I mentioned here that we hosted Christmas Eve dinner at our house this year. We normally alternate years of going to Houston or staying here and letting my family travel. I like being in Texas for Christmas so much better – there’s at least a chance for some cold weather – but it is logistically easier for the four of us to be here. When in Houston, we have tamales for Christmas Eve and I love that! But being in South Florida, tamales are in short supply and I haven’t brought myself to attempt them (yet), we have our tradition in that D makes tenderloin and I get stone crabs.
While looking for a new dessert recipe to try, I stumbled across the Barefoot Contessa’s Mustard Horseradish Sauce. She serves it as a sauce for a Sunday roast, so I told D he should serve it with the tenderloin.
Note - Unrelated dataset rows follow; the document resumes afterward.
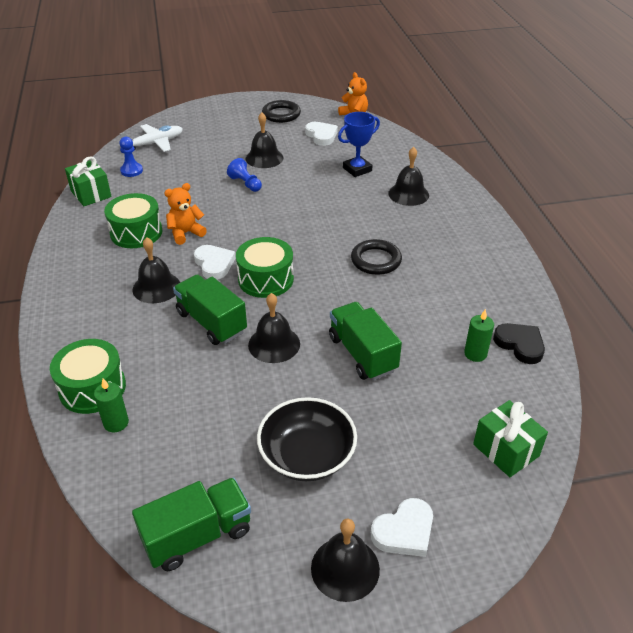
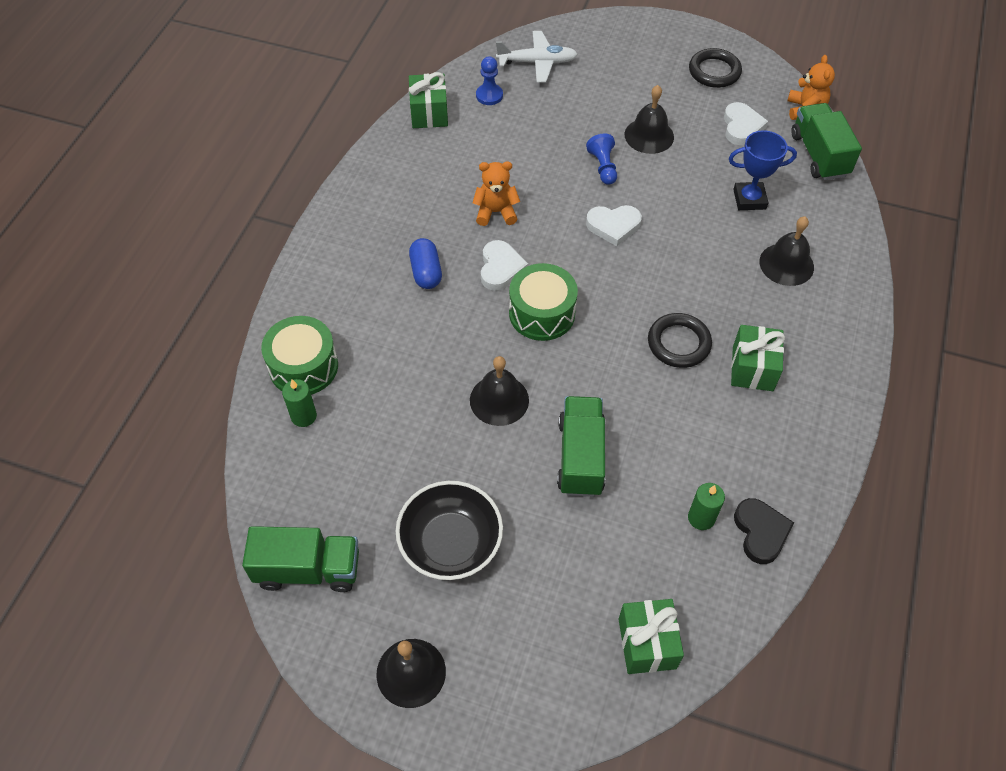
camera: 30 degrees right, 15 degrees up
green drum [104,193,162,248] -> none
black bell [133,237,180,303] -> blue capsule [409,238,442,289]
green truck [173,274,247,345] -> green truck moved to [791,103,862,180]
white heart [371,498,433,557] -> white heart moved to [586,205,642,246]
none -> green gift [731,325,785,391]

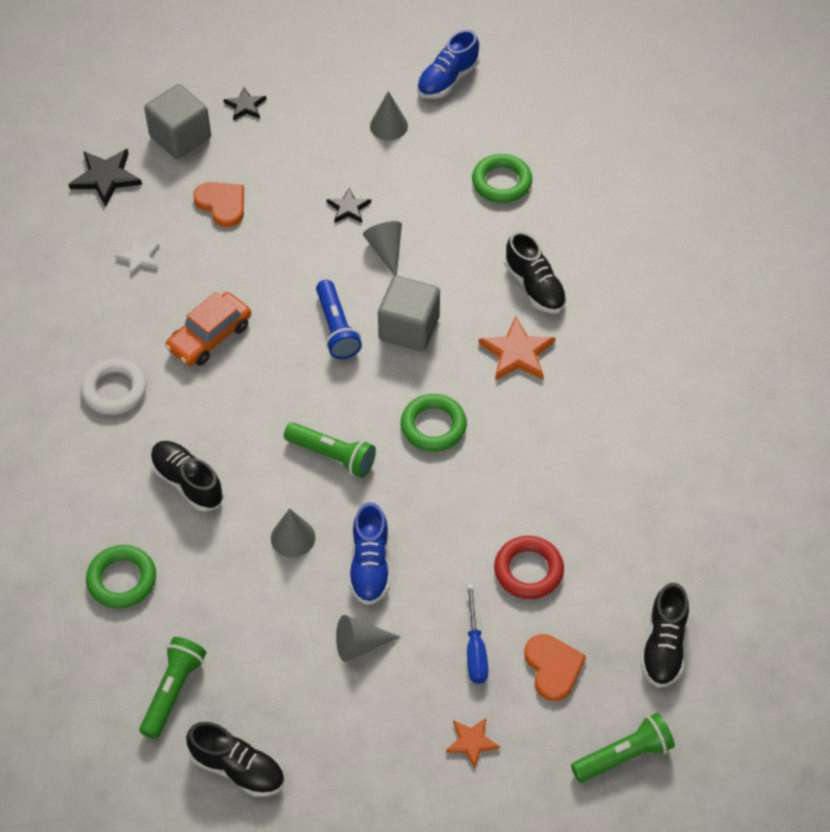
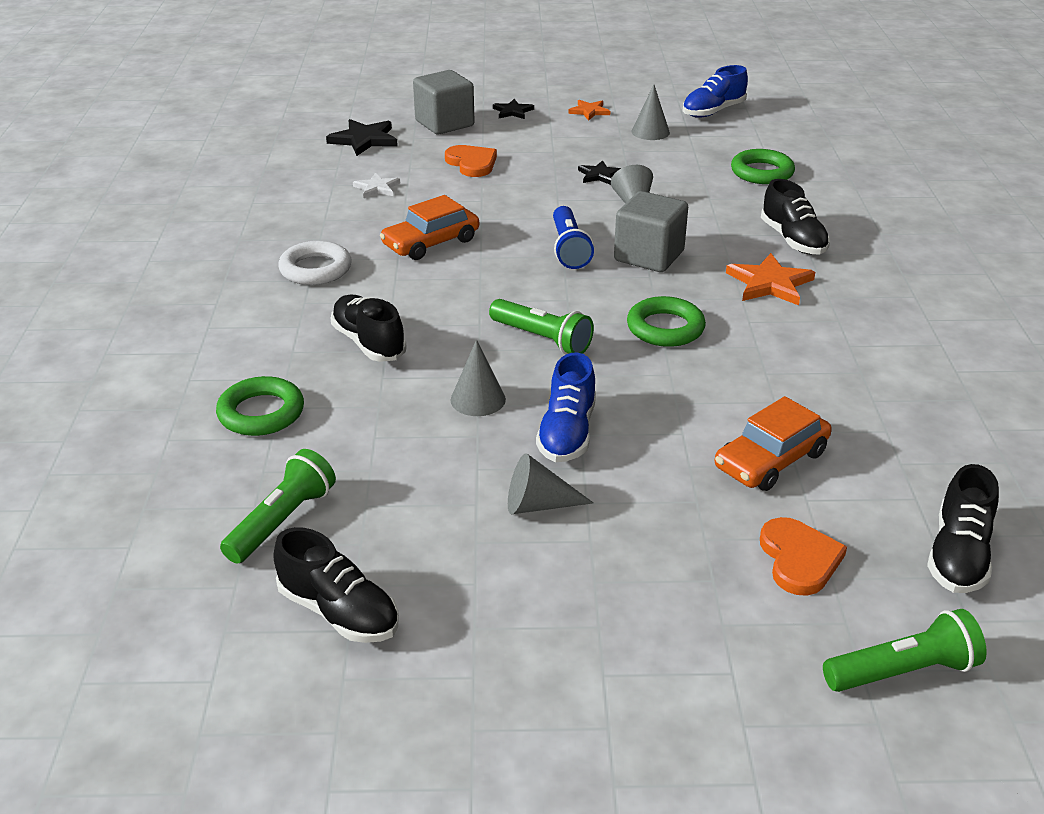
camera: 10 degrees right, 20 degrees down
orange star [446,718,500,769] -> orange star moved to [568,100,610,121]
blue screwdriver [467,584,488,684] -> none
red ring [494,536,564,599] -> orange car [715,396,832,491]

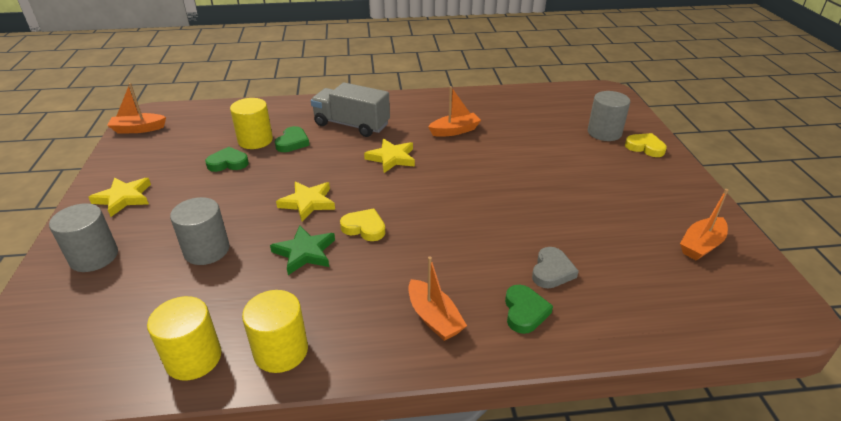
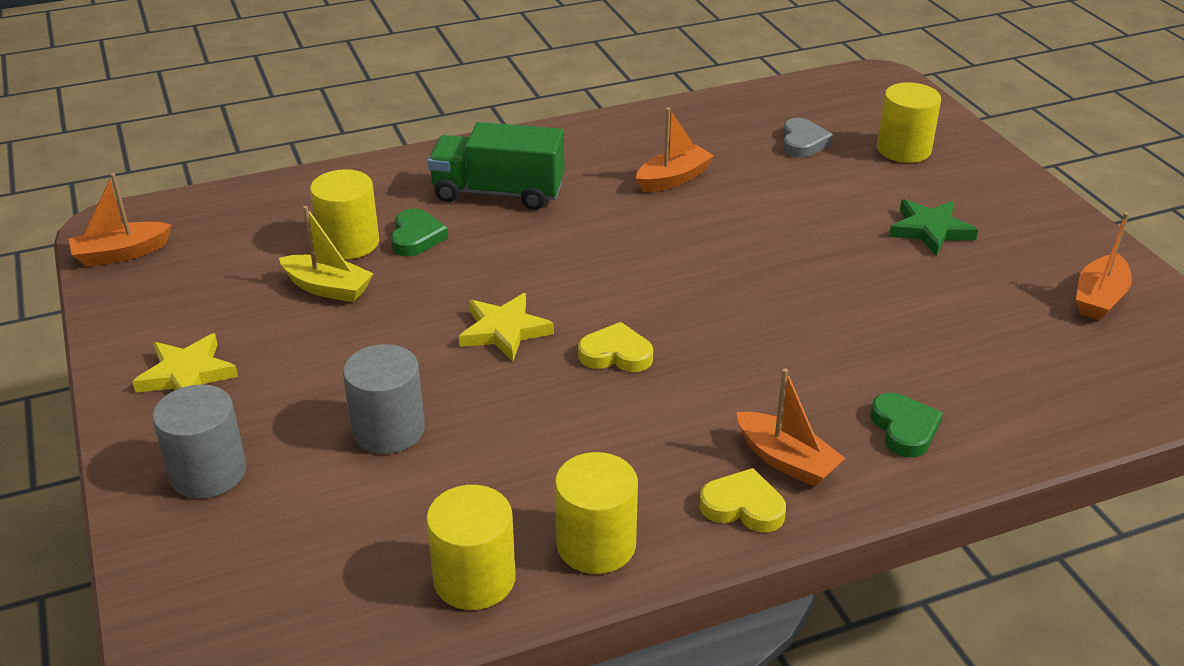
camera: 15 degrees left, 0 degrees up
green heart [205,147,249,172] -> yellow boat [279,206,374,302]
green star [270,225,335,275] -> green star moved to [889,199,978,256]
grey truck [311,82,390,137] -> green truck [428,122,564,210]
yellow star [364,139,415,173] -> none
grey heart [532,247,579,289] -> grey heart moved to [783,118,833,158]
grey cylinder [588,91,630,141] -> yellow cylinder [877,82,941,163]
yellow heart [625,133,667,157] -> yellow heart moved to [699,468,786,533]

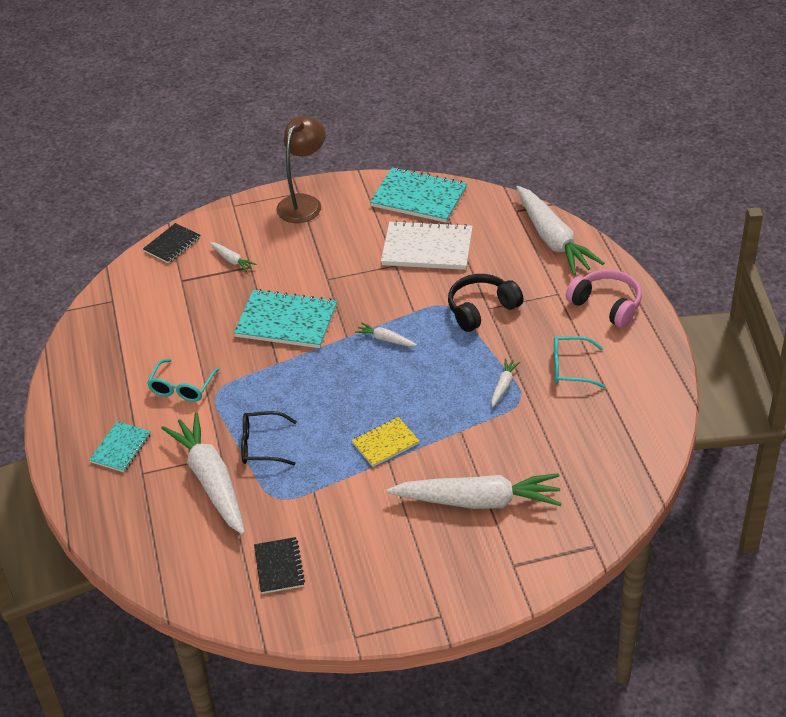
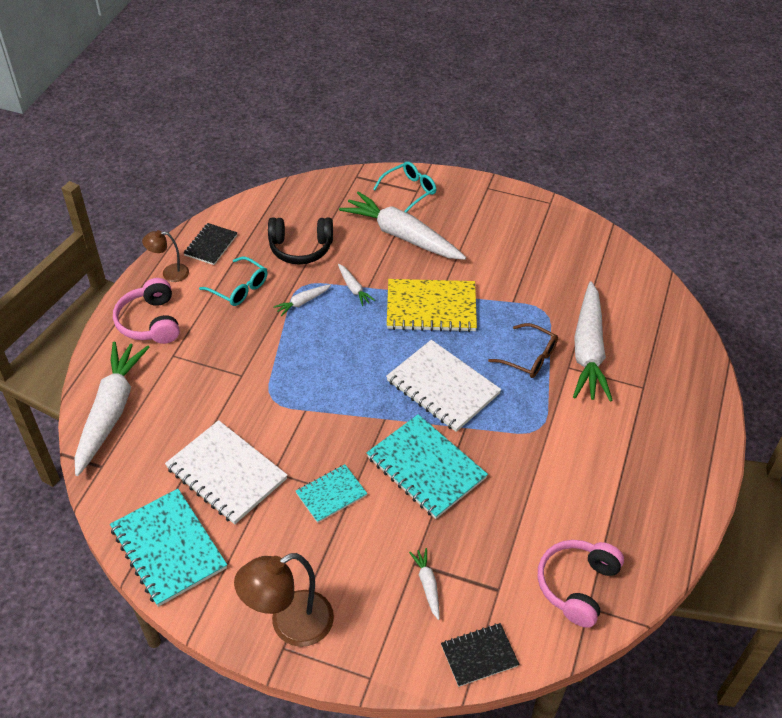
camera: 150 degrees left, 5 degrees up
turquoise notebook [89,421,151,472] -> turquoise notebook moved to [296,464,367,523]
turquoise glasses [147,359,220,402] -> turquoise glasses moved to [373,161,436,213]
black glasses [241,411,297,465] -> brown glasses [488,323,558,378]
black notebook [254,537,305,594] -> black notebook moved to [184,223,238,265]
yellow notebook [352,417,420,467] -> yellow notebook [387,279,477,332], size x1.75
white carrot [355,322,417,346] -> white carrot moved to [338,264,375,306]
black headphones [448,274,524,332] -> black headphones moved to [268,217,333,264]
none -> brown lamp [142,230,189,282]
none -> white notebook [386,340,501,432]
none -> pink headphones [538,540,624,628]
It is a super easy recipe, so if it didn’t turn out we wouldn’t serve it. Well, it turned out to be a fantastic sauce. So good that I decided to forgo my usual Joe’s Stone Crab Mustard Sauce and have it with my crabs.
Thick and creamy with just the right horseradish “bite” – we’ve made it three more times since Christmas Eve. I may never go back to my other stone crab sauce!
Mustard Horseradish Sauce
Yield: About 2 cups
1 1/2 cups good mayonnaise
3 Tbsp. Dijon mustard
1 1/2 Tbsp. whole-grain mustard
1 Tbsp. prepared horseradish
1/3 cup sour cream
1/4 tsp. kosher salt
1. Place all ingredients into a small bowl and whisk until thoroughly combined.
2. Serve at room temperature or chill until ready to serve.